We don't agree with Dr. Koscielniak-Nielsen that toxic levels of ropivacaine were unlikely to be reached in any of our patients. In fact, all evidence supports the contrary conclusion. It is certainly possible to achieve toxic local anesthetic concentrations even with recommended dosages. This may occur, for example, from an intra-arterial injection. Direct intra-arterial injections, for example during interscalene block, require much smaller amounts of local anesthetic to produce CNS symptoms. It should be noted that patient #2 eventually became completely unresponsive and patient #3 developed clonic movements. These are classic symptoms of local anesthetic toxicity and cannot be attributed to epinephrine.

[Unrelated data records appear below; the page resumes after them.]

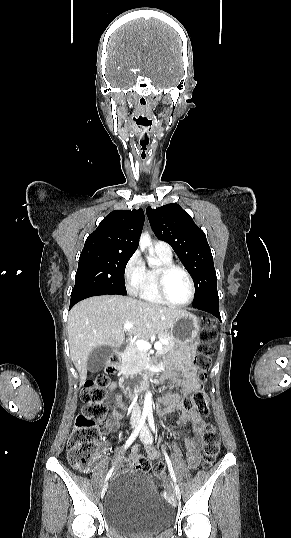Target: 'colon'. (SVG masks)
Returning a JSON list of instances; mask_svg holds the SVG:
<instances>
[{"label":"colon","mask_w":291,"mask_h":538,"mask_svg":"<svg viewBox=\"0 0 291 538\" xmlns=\"http://www.w3.org/2000/svg\"><path fill=\"white\" fill-rule=\"evenodd\" d=\"M202 330L200 338L202 344L197 347V355L193 360L197 378L204 382L211 367L212 347L208 344L215 336V329L212 320L205 318L201 322ZM119 367V356L112 355L107 363L105 372L92 375L85 384L82 393L83 407L76 418L73 433L68 444V459L71 465L79 471H89L99 456L98 446L103 432H108L110 426L105 417L107 406L105 404L106 388L110 384V376ZM208 395L204 390H199L184 403L186 411L207 415ZM220 449V437L214 425L209 424L205 430L203 439V465L209 468L216 459ZM137 468L142 471H149L152 468L151 462L146 458H141L137 462ZM155 474L165 480L164 466L162 463L154 465Z\"/></svg>","instance_id":"5ec220e1"}]
</instances>
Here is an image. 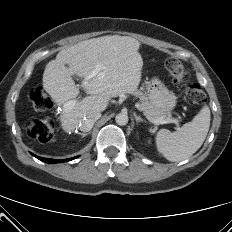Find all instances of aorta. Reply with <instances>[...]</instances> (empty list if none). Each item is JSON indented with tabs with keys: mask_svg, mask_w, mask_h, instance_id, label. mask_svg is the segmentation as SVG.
<instances>
[{
	"mask_svg": "<svg viewBox=\"0 0 232 232\" xmlns=\"http://www.w3.org/2000/svg\"><path fill=\"white\" fill-rule=\"evenodd\" d=\"M115 121L120 126L126 125L128 123V115L125 113H119L116 115Z\"/></svg>",
	"mask_w": 232,
	"mask_h": 232,
	"instance_id": "obj_1",
	"label": "aorta"
}]
</instances>
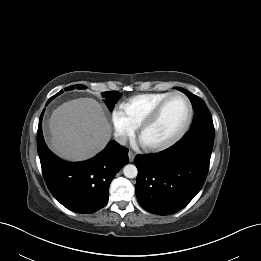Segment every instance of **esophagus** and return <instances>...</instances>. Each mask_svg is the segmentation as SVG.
I'll return each mask as SVG.
<instances>
[{
	"instance_id": "obj_1",
	"label": "esophagus",
	"mask_w": 261,
	"mask_h": 261,
	"mask_svg": "<svg viewBox=\"0 0 261 261\" xmlns=\"http://www.w3.org/2000/svg\"><path fill=\"white\" fill-rule=\"evenodd\" d=\"M128 157H129L130 162H132L134 160V158H135V153L132 152V151H129L128 152Z\"/></svg>"
}]
</instances>
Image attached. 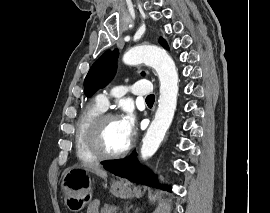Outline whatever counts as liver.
I'll return each mask as SVG.
<instances>
[{
  "instance_id": "liver-1",
  "label": "liver",
  "mask_w": 270,
  "mask_h": 213,
  "mask_svg": "<svg viewBox=\"0 0 270 213\" xmlns=\"http://www.w3.org/2000/svg\"><path fill=\"white\" fill-rule=\"evenodd\" d=\"M85 170L90 171L92 173H95L96 175L106 178L107 177V172L103 170L100 166L96 165H83L82 166Z\"/></svg>"
}]
</instances>
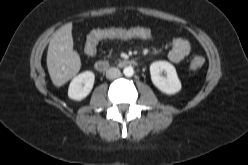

Our three cases differ from the one described in Dr. Koscielniak-Nielsen's report because they involved the use of long-acting amide local anesthetics. CNS symptoms as described in our report to our knowledge have not been described before with a long-acting amide local anesthetic. We would like to emphasize that we do not “blame” ropivacaine or necessarily believe it is a “culprit” as Dr. Koscielniak-Nielsen suggests. Rather, we believe it may act differently than other long-acting amide local anesthetics. We can only speculate that the unique Senantiomer may confer less CNS toxicity (a broader safety/toxicity profile) and, hence, demonstrate symptoms that are clinically similar to lidocaine or mepivacaine.
The addition of epinephrine to local anesthetics is standard care at our institution when performing peripheral nerve blocks. We are certainly aware that the addition of epinephrine does not significantly alter the pharmacokinetic profile of ropivacaine. However, we use it because it functions as an intravascular marker.